After the game we drove west into the setting sun. Cincinnati was a little over 500 kilometers away and tomorrow's game was an afternoon affair. We drove until 10:30pm always fearful of highway-roaming deer. Every ten kilometers or so there would be dead one laying by the side of the road. Finally, we stopped at a seedy little motel just off the highway near the town of Cambridge Ohio. The spiffy dude, exchanging what appeared to be a large sum of money with a scantily clad young woman beside our doorway should have been the first clue to a bad idea. The night would not be a restful one. Every half hour or so we were awakened by loud conversation. Cars would come up and then they would leave. Their headlights would shine through our motel window and cast great shadows on the wall above our bed. We were staying next door to either a cat house or a drug den - both perhaps, I thought.

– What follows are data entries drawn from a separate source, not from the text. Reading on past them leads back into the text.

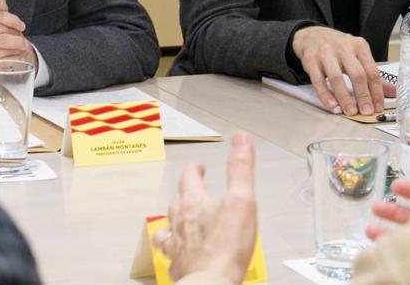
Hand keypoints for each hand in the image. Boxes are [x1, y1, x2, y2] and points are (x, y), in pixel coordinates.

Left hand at [154, 133, 257, 282]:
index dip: (194, 169)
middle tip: (191, 188)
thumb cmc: (227, 246)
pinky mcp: (179, 264)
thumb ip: (240, 168)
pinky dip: (173, 249)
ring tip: (177, 218)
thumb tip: (241, 140)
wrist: (212, 282)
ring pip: (167, 226)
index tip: (199, 167)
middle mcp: (180, 220)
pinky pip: (171, 253)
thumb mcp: (242, 199)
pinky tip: (178, 252)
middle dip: (185, 192)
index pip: (188, 176)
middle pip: (177, 199)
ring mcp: (177, 244)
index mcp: (194, 201)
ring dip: (172, 219)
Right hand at [291, 26, 393, 115]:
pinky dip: (326, 95)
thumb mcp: (358, 55)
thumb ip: (373, 74)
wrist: (313, 36)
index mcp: (359, 45)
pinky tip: (332, 105)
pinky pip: (319, 81)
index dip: (377, 91)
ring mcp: (325, 52)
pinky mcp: (311, 60)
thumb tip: (394, 92)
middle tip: (366, 111)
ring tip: (350, 111)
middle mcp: (343, 47)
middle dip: (363, 95)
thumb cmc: (339, 49)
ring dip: (345, 97)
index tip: (378, 107)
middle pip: (357, 74)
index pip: (372, 70)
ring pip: (337, 78)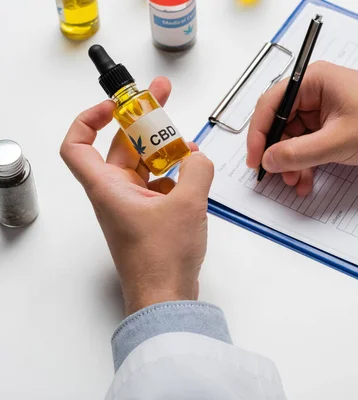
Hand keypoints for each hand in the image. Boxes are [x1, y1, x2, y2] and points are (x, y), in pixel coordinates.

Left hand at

The alarm went off at 6:00 am. Ellen was mad as the devil at our finally quite neighbors. She headed straight for the shower where words like "napalm", "dynamite" and "AK47" came from otherwise indistinguishable sentences. As she continued to rant I calmly flipped through the TV channels, drinking coffee and eating a cheese danish. I found a Sunday morning TV church service led by a strong-willed, fire and brimstone southern preacher. When Ellen was ready to go I finished my coffee, turned up the volume as high as it would go, locked the motel room and climbed into the Pathfinder. Not two minutes later a pair of dusky, half-naked men and a bedraggled, skanky brunette came bounding out their doorway, tripping over one another. Like a hitman who stays to confirm his kill I put the Pathfinder in gear and slowly drove off to Cincinnati.
I think I was expecting too much when we entered the stands and took our seats at Great American Ballpark, home to the Cincinnati Red Legs. Great American Ballpark sounds a lot more enticing than PNC Park, but that's where it ends. It's built of the same steel girders, but it seems sterile, new and too clean. It just doesn't have that old style baseball park, feel to it. My interest shifted. I began to focus on the people instead of the park. There are many people in America with girths that almost make them look round. And it's not just adults. It's not uncommon to see physically fit parents with two, sometimes three overweight children - necks, faces and little arms swollen as though they're being force-fed. It can't be just fast-food. You get a feeling that there's a purpose behind it all. Maybe Dean Koontz knows the answer. He writes conspiracy theory stories too.
IN CONCLUSION:
PNC Park won handily over Great American Ballpark on just about all counts.
If every family in Ohio and Pennsylvania took in one deer, none of them would be hit by cars.
2,000 kilometers is a long way to go to see a couple of ballparks.